Consideration for Bail in Court
1. Nature of the offence will determine whether it is a simple offence, serious offence or capital offence.
2. The severity of the punishment; how many years imprisonment is it likely to attract?
3. The criminal records of the accused: is the accused a known criminal? This is likely to affect his grant of bail. He must be able to show good character.
4. The likelihood of the accused committing further offences while on bail will be looked at by the court.
5. Is the accused likely to interfere with investigation of the offence?
6. The most important consideration is if the accused will jump bail or run away and not face his trial. Bail shall be denied.
Sometimes bail is denied for the protection of the accused if it appears his freedom might lead to other offences.
Although all the factors mentioned above are not strictly adhered in granting bail, all or many of these factors must apply in any given case. One factor may be applied in a particular case to guide a trial court. The terms of bail are fixed with regards to the circumstance of the case.
Both the police and court may admit to bail a person alleged to have committed an offence in such terms and conditions as they deem fit.
Terms of Bail
1. Bail on Self Recognizance: A person may be granted bail on his own recognizance. The accused is not required to execute any bond nor bring any surety being a reputable member of the society, a high standing person in the society and the court is satisfied that he would appear to stand his trial.
2. A person may be admitted to bail on condition that he executes a bond for the fixed sum. A bond is a written undertaken executed by a person to be admitted to bail that if he default on the bail arrangement, does not appear to face trial, he will forfeit a particular amount to court.
3. Bail with bond and surety: the accused executes a bond personally at the same time provide surety to guarantee his attendance in court. The number and qualification of sureties may be fixed by the court.
4. Deposit of money in lieu of bond or surety: This is a situation where the accused may apply to deposit money in lieu of bond/surety. If he is finding it difficult to get required surety, then he can ask for deposit of money. This can also be done for personal reasons by the accused. In the north, the court can ask the accused to deposit money in lieu of bond but not so in the south. The new law in Lagos 116(2) ACJL 2011 empowers the court to ask the accused to deposit money in lieu.
Consequences of Jumping Bail
Jumping bail simply means running away, absconding, and not coming for trial.

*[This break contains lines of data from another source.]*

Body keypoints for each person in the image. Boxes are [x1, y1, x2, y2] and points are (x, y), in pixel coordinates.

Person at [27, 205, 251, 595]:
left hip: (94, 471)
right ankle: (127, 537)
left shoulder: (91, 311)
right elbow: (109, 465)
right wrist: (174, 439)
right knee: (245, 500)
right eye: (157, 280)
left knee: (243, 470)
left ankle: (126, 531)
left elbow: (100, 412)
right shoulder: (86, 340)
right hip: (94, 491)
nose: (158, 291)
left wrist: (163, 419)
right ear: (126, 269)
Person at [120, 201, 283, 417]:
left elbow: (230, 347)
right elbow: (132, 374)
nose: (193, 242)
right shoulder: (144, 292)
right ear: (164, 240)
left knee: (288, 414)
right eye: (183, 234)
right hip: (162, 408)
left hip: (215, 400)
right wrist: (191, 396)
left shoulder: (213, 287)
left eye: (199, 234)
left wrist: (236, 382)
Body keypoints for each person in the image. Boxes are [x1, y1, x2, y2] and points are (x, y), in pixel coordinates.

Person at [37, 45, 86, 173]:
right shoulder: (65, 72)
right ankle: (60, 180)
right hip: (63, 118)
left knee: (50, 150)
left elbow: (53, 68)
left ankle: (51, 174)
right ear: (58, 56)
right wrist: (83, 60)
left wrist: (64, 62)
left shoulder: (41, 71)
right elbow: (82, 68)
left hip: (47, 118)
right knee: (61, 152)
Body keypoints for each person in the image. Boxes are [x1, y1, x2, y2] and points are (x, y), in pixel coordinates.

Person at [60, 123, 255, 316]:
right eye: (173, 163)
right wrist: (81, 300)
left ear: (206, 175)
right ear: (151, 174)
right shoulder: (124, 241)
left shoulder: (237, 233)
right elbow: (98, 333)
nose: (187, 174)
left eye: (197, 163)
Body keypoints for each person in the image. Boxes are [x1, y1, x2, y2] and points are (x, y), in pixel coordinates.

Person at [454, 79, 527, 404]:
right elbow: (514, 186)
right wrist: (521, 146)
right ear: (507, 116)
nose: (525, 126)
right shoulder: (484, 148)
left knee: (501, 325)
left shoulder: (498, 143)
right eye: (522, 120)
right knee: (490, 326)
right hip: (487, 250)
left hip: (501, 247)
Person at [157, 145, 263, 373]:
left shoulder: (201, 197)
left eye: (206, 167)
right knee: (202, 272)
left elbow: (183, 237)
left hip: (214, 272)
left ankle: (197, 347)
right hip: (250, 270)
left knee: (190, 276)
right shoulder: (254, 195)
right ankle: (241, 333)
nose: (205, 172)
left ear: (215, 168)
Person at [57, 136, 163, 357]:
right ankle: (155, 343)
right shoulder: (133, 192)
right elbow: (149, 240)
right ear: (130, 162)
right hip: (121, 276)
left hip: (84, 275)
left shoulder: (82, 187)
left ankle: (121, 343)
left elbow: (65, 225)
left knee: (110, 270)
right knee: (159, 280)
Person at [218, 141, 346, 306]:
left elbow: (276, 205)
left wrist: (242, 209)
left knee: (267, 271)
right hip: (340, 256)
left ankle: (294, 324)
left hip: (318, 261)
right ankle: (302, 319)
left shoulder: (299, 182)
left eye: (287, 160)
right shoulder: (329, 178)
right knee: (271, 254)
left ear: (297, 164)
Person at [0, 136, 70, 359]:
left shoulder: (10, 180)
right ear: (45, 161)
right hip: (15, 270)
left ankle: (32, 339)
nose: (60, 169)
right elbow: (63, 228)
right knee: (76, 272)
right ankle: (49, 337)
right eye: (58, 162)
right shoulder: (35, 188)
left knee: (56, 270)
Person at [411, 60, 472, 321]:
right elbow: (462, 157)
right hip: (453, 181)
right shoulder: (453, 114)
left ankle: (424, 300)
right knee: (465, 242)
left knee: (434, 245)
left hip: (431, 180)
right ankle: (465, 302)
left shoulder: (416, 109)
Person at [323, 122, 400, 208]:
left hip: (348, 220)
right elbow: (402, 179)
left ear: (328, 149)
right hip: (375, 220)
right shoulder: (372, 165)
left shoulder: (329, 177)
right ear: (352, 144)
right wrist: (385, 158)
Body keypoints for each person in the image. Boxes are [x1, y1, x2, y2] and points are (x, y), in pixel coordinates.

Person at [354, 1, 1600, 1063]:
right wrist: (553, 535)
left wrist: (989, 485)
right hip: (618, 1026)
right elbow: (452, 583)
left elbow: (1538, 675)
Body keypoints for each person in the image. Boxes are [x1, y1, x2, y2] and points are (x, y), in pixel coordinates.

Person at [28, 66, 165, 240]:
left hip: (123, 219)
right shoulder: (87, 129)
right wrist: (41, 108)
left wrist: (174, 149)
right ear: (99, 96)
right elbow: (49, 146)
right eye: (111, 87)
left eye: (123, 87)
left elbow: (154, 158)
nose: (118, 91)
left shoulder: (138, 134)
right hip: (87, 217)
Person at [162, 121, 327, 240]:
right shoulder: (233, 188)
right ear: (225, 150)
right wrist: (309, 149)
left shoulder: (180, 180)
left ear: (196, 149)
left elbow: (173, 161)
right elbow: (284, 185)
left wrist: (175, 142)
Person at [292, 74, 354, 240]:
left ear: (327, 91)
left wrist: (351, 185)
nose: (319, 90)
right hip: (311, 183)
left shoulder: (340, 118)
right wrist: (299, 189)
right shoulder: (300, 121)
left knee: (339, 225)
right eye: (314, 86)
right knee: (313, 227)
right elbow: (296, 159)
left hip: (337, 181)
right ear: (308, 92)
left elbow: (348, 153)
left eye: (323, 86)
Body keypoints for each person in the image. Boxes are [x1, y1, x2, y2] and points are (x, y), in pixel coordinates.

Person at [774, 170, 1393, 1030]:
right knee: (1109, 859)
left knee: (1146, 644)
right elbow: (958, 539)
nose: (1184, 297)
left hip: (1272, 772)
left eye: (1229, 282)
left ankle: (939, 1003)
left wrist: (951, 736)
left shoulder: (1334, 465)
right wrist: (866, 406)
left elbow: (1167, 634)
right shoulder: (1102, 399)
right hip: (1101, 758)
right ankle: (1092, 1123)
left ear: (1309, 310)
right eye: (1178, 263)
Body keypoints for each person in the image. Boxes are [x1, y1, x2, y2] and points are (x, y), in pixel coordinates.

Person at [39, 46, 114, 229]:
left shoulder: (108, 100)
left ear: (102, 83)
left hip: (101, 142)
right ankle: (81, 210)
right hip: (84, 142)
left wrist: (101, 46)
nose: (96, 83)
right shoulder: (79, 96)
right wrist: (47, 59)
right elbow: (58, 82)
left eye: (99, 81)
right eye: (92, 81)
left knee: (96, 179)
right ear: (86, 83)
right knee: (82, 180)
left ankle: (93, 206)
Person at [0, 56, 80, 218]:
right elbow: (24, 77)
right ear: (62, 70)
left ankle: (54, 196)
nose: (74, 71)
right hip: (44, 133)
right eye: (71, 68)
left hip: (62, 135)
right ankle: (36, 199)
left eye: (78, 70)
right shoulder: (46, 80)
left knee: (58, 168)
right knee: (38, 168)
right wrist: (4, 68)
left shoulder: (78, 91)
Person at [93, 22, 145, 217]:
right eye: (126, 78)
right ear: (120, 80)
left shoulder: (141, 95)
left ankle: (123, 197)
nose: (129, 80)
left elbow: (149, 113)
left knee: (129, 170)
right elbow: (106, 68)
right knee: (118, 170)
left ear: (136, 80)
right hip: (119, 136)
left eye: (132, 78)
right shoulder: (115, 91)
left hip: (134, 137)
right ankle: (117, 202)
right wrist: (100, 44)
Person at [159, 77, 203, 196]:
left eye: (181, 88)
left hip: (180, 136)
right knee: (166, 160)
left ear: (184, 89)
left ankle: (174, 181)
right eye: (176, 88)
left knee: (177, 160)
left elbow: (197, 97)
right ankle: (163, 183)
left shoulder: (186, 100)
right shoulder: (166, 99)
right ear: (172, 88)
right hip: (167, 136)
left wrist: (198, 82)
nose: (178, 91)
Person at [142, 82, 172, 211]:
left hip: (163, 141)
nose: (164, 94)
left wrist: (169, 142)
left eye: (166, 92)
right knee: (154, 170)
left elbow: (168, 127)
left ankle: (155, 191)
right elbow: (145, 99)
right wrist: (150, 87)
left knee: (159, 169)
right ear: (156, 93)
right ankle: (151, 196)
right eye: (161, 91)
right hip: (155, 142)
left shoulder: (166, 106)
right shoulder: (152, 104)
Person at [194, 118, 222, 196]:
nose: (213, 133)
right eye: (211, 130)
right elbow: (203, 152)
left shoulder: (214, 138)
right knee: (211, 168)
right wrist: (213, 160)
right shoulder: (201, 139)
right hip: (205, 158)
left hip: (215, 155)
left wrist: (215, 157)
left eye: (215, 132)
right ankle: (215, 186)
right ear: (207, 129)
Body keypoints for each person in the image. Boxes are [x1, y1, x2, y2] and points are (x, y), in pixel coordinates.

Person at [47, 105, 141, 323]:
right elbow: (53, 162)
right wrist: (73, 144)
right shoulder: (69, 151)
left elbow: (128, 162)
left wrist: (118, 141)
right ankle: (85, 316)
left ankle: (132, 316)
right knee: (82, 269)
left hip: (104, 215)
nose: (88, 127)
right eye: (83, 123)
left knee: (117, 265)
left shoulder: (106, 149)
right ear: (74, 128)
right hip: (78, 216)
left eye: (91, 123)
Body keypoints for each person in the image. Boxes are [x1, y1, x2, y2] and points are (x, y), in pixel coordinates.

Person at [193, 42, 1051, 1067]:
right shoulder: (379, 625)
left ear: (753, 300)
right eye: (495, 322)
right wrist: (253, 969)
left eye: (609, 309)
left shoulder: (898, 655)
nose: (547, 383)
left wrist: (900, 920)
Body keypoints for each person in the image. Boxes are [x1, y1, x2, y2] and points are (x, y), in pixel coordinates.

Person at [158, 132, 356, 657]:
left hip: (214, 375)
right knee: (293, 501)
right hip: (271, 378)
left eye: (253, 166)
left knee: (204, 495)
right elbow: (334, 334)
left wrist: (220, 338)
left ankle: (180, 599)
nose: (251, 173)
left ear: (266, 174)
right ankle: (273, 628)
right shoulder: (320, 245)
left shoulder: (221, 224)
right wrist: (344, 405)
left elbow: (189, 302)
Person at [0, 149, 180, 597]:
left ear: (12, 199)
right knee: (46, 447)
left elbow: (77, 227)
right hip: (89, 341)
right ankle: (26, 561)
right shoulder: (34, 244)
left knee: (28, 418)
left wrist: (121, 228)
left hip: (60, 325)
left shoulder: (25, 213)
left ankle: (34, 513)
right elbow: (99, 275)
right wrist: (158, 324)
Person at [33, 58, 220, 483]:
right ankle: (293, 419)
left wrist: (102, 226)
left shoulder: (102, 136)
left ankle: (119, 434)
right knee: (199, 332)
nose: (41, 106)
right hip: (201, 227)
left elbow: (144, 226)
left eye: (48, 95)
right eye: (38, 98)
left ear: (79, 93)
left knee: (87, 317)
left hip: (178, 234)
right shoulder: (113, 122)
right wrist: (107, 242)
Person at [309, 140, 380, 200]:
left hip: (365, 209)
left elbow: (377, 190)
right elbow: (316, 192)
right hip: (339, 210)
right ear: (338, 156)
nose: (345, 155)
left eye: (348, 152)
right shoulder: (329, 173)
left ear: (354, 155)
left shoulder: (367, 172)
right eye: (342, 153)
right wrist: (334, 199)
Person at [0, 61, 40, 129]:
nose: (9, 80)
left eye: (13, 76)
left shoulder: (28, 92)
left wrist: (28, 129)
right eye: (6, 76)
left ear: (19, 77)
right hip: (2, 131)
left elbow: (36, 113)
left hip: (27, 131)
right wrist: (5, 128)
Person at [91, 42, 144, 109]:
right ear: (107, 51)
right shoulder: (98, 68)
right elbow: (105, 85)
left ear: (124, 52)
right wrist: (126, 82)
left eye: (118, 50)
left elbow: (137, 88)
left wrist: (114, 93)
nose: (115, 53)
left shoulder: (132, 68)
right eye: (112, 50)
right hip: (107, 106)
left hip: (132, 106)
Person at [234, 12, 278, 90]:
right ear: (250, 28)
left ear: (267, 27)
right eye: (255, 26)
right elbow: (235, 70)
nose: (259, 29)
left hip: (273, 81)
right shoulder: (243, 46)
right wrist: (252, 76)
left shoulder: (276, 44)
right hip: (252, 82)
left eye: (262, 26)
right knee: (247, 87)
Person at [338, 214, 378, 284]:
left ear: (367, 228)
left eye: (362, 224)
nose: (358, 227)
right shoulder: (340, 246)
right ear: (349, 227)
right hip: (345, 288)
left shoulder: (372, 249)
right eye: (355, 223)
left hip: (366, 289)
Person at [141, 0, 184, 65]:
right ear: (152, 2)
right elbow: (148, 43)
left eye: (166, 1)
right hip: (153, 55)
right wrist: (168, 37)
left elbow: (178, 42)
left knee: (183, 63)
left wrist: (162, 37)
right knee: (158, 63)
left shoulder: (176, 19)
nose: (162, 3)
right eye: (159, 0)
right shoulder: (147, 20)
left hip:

The court will do the following in case such happens;
1. The court may revoke the bail
2. Court may issue a bench warrant for his arrest and that he be brought to court subsequently.
3. If he entered into a bond, the court will require him to show cause why the bond should not be forfeited and if he is unable to show cause (give reason), he will forfeit the bond and he will be liable to pay the amount stated to the court. If bail was granted with surety, the surety will be invited to show cause on why his bond should not be forfeited though this is not automatic. The surety will be brought to trial if the surety is unable to give good reasons why the bail should not be forfeited, he shall pay the sum forfeited or have his property taken and sometimes sent to prison.
So surety must be careful and be sure to be familiar with the accused before standing as surety and signing a bond. An order of forfeiture made by a court(loss of surety’s property) is subject to appeal.